▸ PASSAGE PROVIDED
+ + +
Coates played Lois Lane in the first season of Adventures of Superman. Noel Neill, who had played Lois Lane in two Columbia Superman serials, in 1948 and 1950, replaced Coates, who was not available for the second season. With the death of Noel Neill on July 3, 2016, Coates became the last surviving regular cast member from the Adventures of Superman TV series until her own death on October 11, 2023.

Coates freelanced steadily, appearing in numerous low-budget features, many of them westerns, as well as serials and a steady stream of TV appearances, both as a regular in several series and as a guest cast member in others. All this was in addition to the "McDoakes" shorts, in which she continued to appear until Warner Brothers discontinued the series in 1956. Arguably, her best-remembered films of the 1950s—perhaps owing to their being those in which she has a substantial role, and being among the few that had been preserved on home video—are Blues Busters with The Bowery Boys (in which she has a musical number); Panther Girl of the Kongo, a jungle serial in which she starred; Superman and the Mole Men; and I Was a Teenage Frankenstein.

===Later years===
In the 1960s, when it became clear that Adventures of Superman would continue to enjoy great popularity in syndicated reruns, far beyond the end of its production in 1957, Coates—like many of the other supporting cast members such as Jack Larson ("Jimmy Olsen")—tried to distance herself from the Superman series, fearing it might limit her opportunities. By the mid 1960s, however, she had settled into a comfortable semi-retirement as a wife and homemaker after marrying Los Angeles family physician Howard Press in 1962. She resumed her career after their divorce in 1986, but in the period immediately before that divorce, her film and television appearances were infrequent. One notable role was that of the mother of the female lead in the 1970 film The Baby Maker, directed by James Bridges, who coincidentally was Jack Larson's life-partner.

Coates agreed to appear as Lois's mother in the first season finale of the 1990s television series Lois & Clark: The New Adventures of Superman. Noel Neill, who also played Lois Lane in film and TV series, had already been Lois's mother in the 1978 film Superman.

==Personal life and death==
Coates married director Richard L. Bare in 1948. They divorced in January 1949. She married jazz pianist Robert Nelms in 1950, gave birth to a daughter, and divorced in 1953. She was married and divorced four times.

Coates died on October 11, 2023, at the Motion Picture & Television Country House and Hospital in Woodland Hills. She was 96.

==Filmography==

- So You Want to Be in Politics (1948, short) as Alice McDoakes (uncredited)
- Smart Girls Don't Talk (1948) as Cigarette Girl (uncredited)
+ + +
[Stored records]

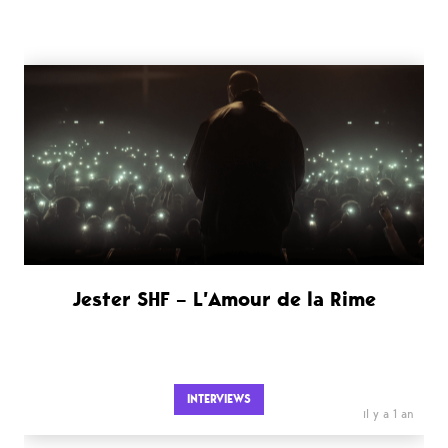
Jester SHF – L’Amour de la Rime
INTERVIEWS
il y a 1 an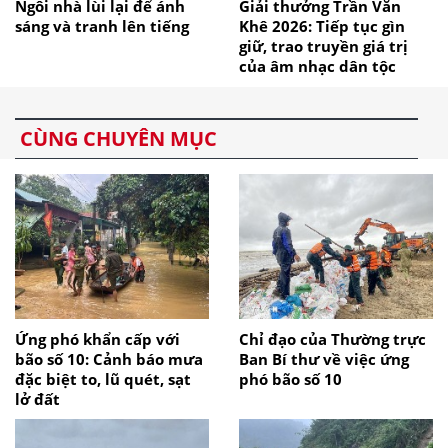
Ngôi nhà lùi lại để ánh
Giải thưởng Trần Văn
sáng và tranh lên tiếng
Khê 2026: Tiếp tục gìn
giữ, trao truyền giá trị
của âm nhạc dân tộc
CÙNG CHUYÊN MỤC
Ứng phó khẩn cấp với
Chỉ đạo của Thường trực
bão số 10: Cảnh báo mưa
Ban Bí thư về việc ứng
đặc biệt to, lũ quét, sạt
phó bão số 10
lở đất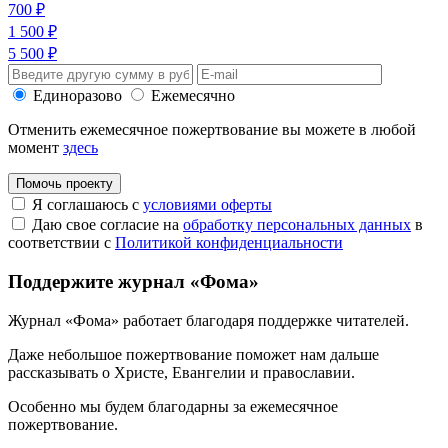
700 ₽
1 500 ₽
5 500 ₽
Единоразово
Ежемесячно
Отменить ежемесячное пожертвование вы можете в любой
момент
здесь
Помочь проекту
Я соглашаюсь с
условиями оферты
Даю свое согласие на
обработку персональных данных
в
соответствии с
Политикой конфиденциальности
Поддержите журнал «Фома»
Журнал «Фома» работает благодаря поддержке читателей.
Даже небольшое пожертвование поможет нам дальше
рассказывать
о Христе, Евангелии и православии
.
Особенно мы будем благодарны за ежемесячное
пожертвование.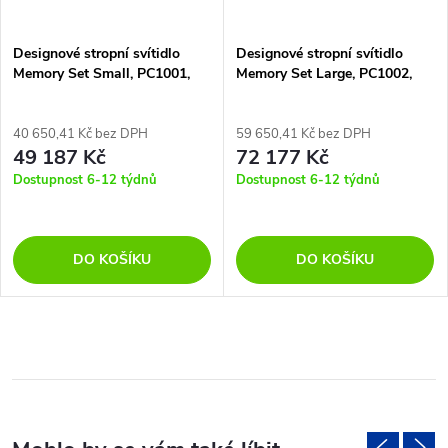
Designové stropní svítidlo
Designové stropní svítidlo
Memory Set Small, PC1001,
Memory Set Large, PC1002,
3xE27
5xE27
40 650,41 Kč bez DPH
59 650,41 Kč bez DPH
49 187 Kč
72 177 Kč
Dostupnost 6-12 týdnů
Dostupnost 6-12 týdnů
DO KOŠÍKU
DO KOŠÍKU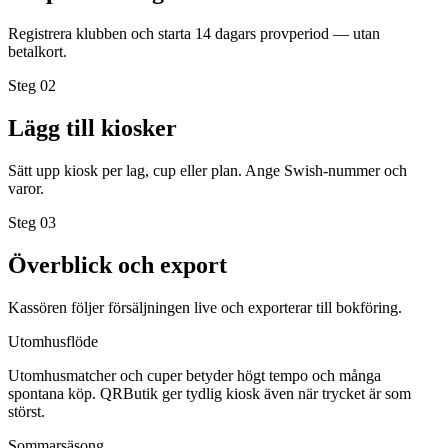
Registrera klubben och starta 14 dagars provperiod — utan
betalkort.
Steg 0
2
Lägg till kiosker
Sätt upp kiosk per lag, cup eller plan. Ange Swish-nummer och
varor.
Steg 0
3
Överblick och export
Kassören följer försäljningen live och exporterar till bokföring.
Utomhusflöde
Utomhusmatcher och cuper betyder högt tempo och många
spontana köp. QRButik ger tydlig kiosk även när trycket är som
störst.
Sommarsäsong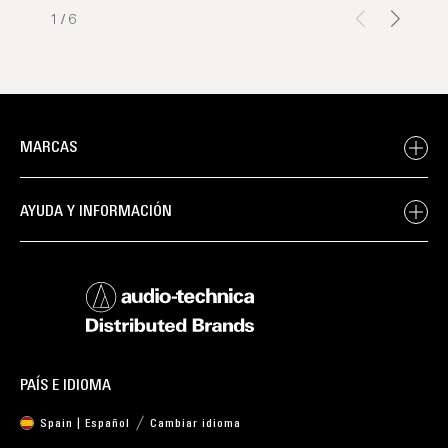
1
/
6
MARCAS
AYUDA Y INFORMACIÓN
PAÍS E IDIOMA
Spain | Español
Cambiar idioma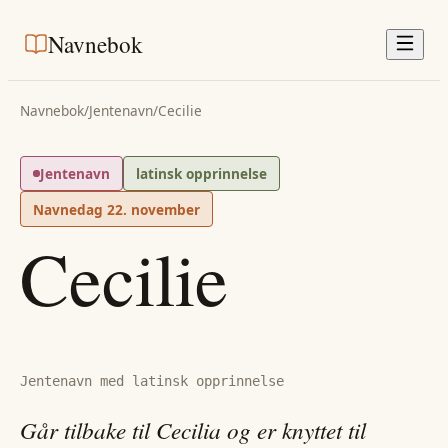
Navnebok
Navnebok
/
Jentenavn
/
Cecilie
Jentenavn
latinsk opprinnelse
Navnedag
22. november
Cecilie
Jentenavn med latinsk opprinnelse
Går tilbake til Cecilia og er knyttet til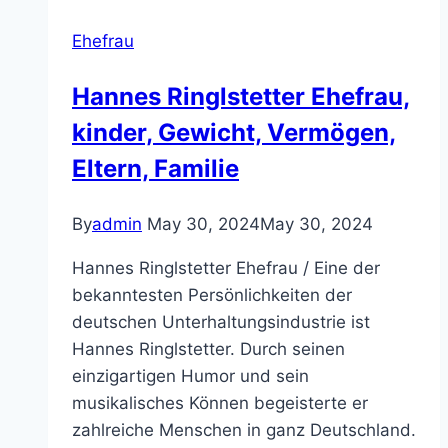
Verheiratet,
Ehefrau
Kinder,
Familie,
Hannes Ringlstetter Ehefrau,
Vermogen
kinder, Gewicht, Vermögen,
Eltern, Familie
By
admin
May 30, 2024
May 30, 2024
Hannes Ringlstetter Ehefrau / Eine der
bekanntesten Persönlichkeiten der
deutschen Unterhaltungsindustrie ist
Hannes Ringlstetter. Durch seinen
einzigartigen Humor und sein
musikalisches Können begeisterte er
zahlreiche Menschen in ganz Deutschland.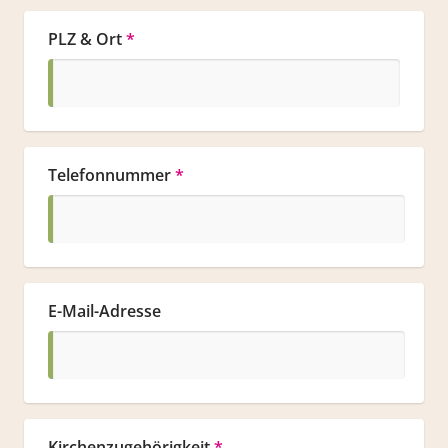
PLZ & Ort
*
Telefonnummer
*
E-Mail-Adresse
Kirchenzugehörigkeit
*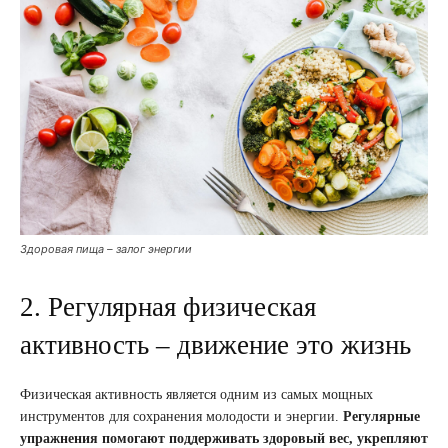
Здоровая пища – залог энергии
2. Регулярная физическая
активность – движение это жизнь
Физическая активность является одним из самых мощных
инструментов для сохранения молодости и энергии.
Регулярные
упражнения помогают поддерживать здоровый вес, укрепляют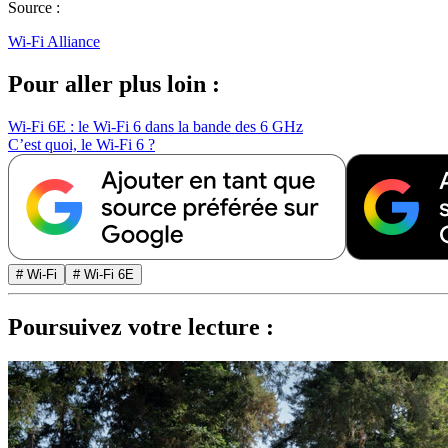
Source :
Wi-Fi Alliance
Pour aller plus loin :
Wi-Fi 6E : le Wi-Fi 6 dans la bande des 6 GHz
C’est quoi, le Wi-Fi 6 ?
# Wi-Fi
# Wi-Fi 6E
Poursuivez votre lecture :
+ + +
▸ WORK INSTRUCTION 1
According to the biography of Coates, who replaced her as Lois Lane for the second season of Adventures of Superman?
▸ WORK INSTRUCTION 2
Continue the biography of Coates from the last line of its filmography list.

▸ WRITTEN ANSWER 1
Noel Neill

▸ WRITTEN ANSWER 2
- So You Want to Be on the Radio (1948, short) as Mrs. Alice McDoakes / Radio Voice (uncredited)
- So You Want to Be a Baby Sitter (1949, short) as Alice McDoakes (uncredited)
- Your Show Time (1949, TV series)
- So You Want to Be Popular (1949, short) as Office Secretary (uncredited)
- A Kiss in the Dark (1949) as Mrs. Hale (uncredited)
- Look for the Silver Lining (1949) as Rosie (uncredited)
- So You Want to Be a Muscle Man (1949, short) as Alice McDoakes (uncredited)
- So You're Having In-Law Trouble (1949, short) as Alice McDoakes (uncredited)
- The House Across the Street (1949) as Gorgeous (uncredited)
- So You Want to Get Rich Quick (1949, short) as Alice McDoakes (uncredited)
- My Foolish Heart (1949) as College Girl on Phone (uncredited)
- So You Want to Throw a Party (1950, short) as Alice McDoakes (uncredited)
- So You Think You're Not Guilty (1950, short) as Alice McDoakes (uncredited)
- So You Want to Hold Your Husband (1950, short) as Alice McDoakes / Baby McDoakes (uncredited)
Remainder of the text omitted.